With rate limit and no buffer, any bandwidth excess (normal burst) is cut abruptly and leads to retransmission, consequently waste of bandwidth, and it makes impossible for TCP to work properly. It is like having a WAN circuit without packet queuing (bad thing). This effect is largely documented in networking papers.

Traffic shaping instead buffers excess traffic ,to send it when possible.

You can compare with tcperf between the two options and see the difference.

Community Member

Re: Limit the bandwitch

So... Do u advice me to use "traffic-shape" instead "rate limit"? Or can I test both to see what fit better on my netowrk?

Hall of Fame Super Gold

Re: Limit the bandwitch

As said above, I recommend traffic-shape.

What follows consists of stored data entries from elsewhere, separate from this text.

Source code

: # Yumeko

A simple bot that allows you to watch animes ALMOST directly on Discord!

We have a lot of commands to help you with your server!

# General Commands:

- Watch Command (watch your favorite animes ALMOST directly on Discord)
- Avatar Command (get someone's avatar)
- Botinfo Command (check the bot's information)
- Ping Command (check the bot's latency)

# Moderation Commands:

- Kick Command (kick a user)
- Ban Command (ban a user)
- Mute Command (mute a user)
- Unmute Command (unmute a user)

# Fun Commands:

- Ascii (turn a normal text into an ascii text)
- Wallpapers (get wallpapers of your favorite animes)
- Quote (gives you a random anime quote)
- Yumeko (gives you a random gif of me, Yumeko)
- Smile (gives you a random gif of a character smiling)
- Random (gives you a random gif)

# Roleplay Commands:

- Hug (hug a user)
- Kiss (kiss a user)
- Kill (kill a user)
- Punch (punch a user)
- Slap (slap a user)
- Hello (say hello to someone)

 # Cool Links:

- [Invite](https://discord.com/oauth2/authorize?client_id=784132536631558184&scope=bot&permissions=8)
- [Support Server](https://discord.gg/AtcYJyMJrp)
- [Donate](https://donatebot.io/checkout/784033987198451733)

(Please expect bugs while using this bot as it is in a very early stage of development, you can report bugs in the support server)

If you have proper equipment and time, you can of course test both methods.

As a recognition to those providing naswers, please rate useful posts!

Community Member

Re: Limit the bandwitch

Thanks you all.

The answers clarified me so much.

Tauer

Super Bronze

Re: Limit the bandwitch

I too would normally recommend a shaper over a policer, but that's more due to the fact that shapers often seem to implement WFQ where policers mimic single queue FIFO. Also, with policers, to really optimally use them, you need to understand how to tune the interval or burst sizes.

That said, there are situations where you'll be forced to use a policer. For instance, assume you want to have an aggregate bandwidth limit for multiple output interfaces, might be accomplished with an inbound interface policer (if only one inbound source interface) or with an aggregate policer (supported on some L3 switches).

In your case, the ideal might be an outbound shaper on both your router with the connection to the ISP, and on the ISP's outbound to you. (If the ISP won't limit bandwidth to you, then there's the question of why restrict it after you've already received if. If the ISP has tiered rates, restricting bandwidth after it's been delivered to you from the ISP is likely to have already been charged against your usage.)